The organization said this level of support is similar to that for other measures, such as pharmacy benefit manager rebate pass-throughs, lower co-pays, and reduced system markups. The survey of 1,000 registered voters was conducted from Dec. 26 to Dec. 31, 2025, by KAConsulting, according to a March 2026 BIO article.

The topic has drawn attention from policymakers. On Feb. 2, Senate Health, Education, Labor and Pensions Committee Chair Bill Cassidy said a “serious lack of transparency” in the 340B drug program prevents discounts from translating into “better access or lower costs for patients.” He requested information from Apexus, the 340B prime vendor, regarding how it generates revenue and structures its business practices.

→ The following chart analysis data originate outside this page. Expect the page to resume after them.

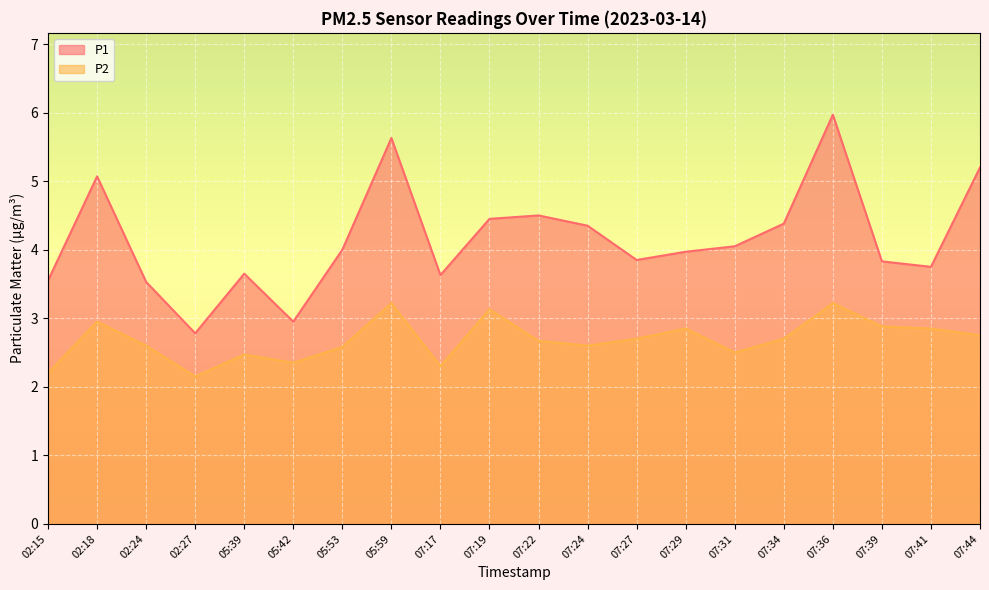

Reading right to left, transcribe all the data shown in this chart.

P1: 5.2	3.8	3.8	6.0	4.4	4.0	4.0	3.9	4.3	4.5	4.5	3.6	5.6	4.0	3.0	3.6	2.8	3.5	5.1	3.5
P2: 2.8	2.9	2.9	3.2	2.7	2.5	2.9	2.7	2.6	2.7	3.1	2.3	3.2	2.6	2.4	2.5	2.1	2.6	3.0	2.2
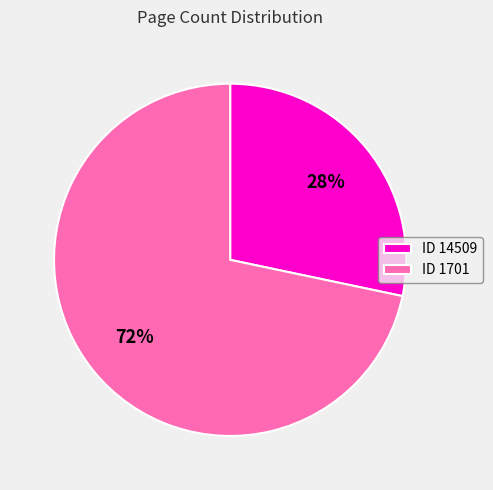

Do ID 14509 and ID 1701 together represent more than half of the pie?

Yes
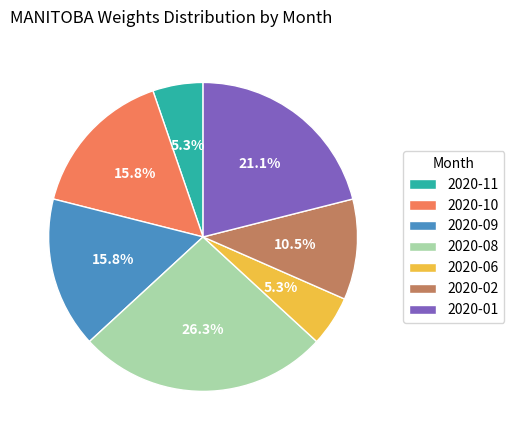

Is the sum of 2020-10 and 2020-01 greater than half?

No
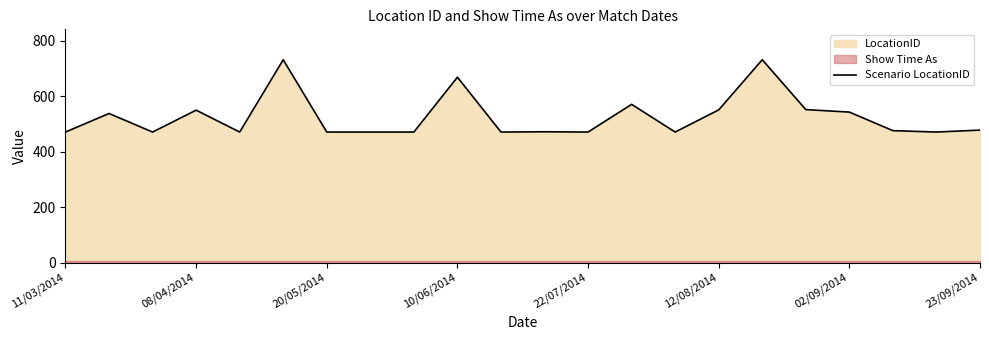

What is the minimum value for Scenario LocationID?

471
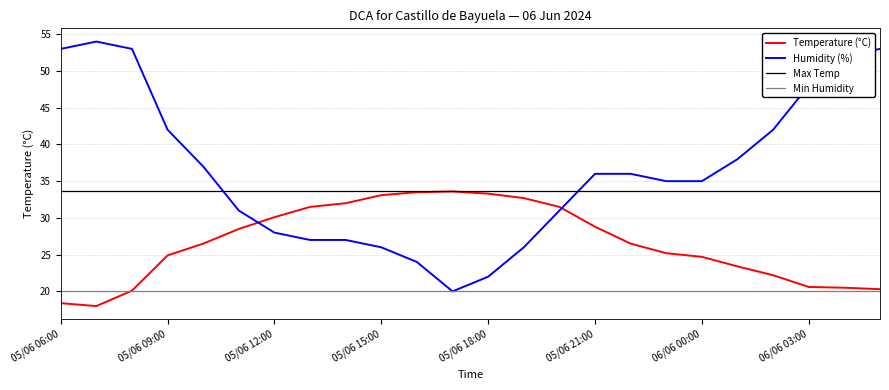

Reading left to right, extract all data points from this chart.

Temperature (C): 05/06 06:00=18.4	05/06 07:00=18.0	05/06 08:00=20.1	05/06 09:00=24.9	05/06 10:00=26.5	05/06 11:00=28.5	05/06 12:00=30.1	05/06 13:00=31.5	05/06 14:00=32.0	05/06 15:00=33.1	05/06 16:00=33.5	05/06 17:00=33.6	05/06 18:00=33.3	05/06 19:00=32.7	05/06 20:00=31.5	05/06 21:00=28.8	05/06 22:00=26.5	05/06 23:00=25.2	06/06 00:00=24.7	06/06 01:00=23.4	06/06 02:00=22.2	06/06 03:00=20.6	06/06 04:00=20.5	06/06 05:00=20.3
Humidity (%): 05/06 06:00=53.0	05/06 07:00=54.0	05/06 08:00=53.0	05/06 09:00=42.0	05/06 10:00=37.0	05/06 11:00=31.0	05/06 12:00=28.0	05/06 13:00=27.0	05/06 14:00=27.0	05/06 15:00=26.0	05/06 16:00=24.0	05/06 17:00=20.0	05/06 18:00=22.0	05/06 19:00=26.0	05/06 20:00=31.0	05/06 21:00=36.0	05/06 22:00=36.0	05/06 23:00=35.0	06/06 00:00=35.0	06/06 01:00=38.0	06/06 02:00=42.0	06/06 03:00=48.0	06/06 04:00=52.0	06/06 05:00=53.0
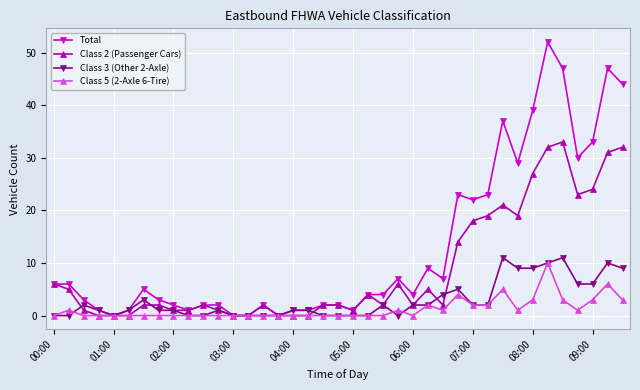

Reading left to right, extract all data points from this chart.

Total: 6	6	3	1	0	1	5	3	2	1	2	2	0	0	2	0	1	1	2	2	1	4	4	7	4	9	7	23	22	23	37	29	39	52	47	30	33	47	44
Class 2 (Passenger Cars): 6	5	1	0	0	0	2	2	1	1	2	1	0	0	2	0	0	0	2	2	1	4	2	6	2	5	2	14	18	19	21	19	27	32	33	23	24	31	32
Class 3 (Other 2-Axle): 0	0	2	1	0	1	3	1	1	0	0	1	0	0	0	0	1	1	0	0	0	0	2	0	2	2	4	5	2	2	11	9	9	10	11	6	6	10	9
Class 5 (2-Axle 6-Tire): 0	1	0	0	0	0	0	0	0	0	0	0	0	0	0	0	0	0	0	0	0	0	0	1	0	2	1	4	2	2	5	1	3	10	3	1	3	6	3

Created by Congress in 1992, the 340B Drug Pricing Program requires Medicaid-participating manufacturers to sell outpatient drugs at discounted prices to eligible “covered entities,” with the Health Resources and Services Administration overseeing the program. However, recent Government Accountability Office reviews warn of persistent vulnerabilities such as duplicate discounts and gaps around contract pharmacies. The GAO recommends further actions to strengthen oversight, according to its report.

In California, charity care averages just 1.7% of total operating costs at 340B hospitals, according to PhRMA’s California state profile, and 83% of those hospitals fall below the national hospital average. The report also found that from 2014 to 2022, assets rose 73% while charity care dropped 49%, fueling concerns that financial growth is outpacing patient benefit.

The Biotechnology Innovation Organization describes itself as the world’s largest advocacy association for biotechnology, representing companies and institutions across healthcare and industrial biotech sectors in more than thirty nations.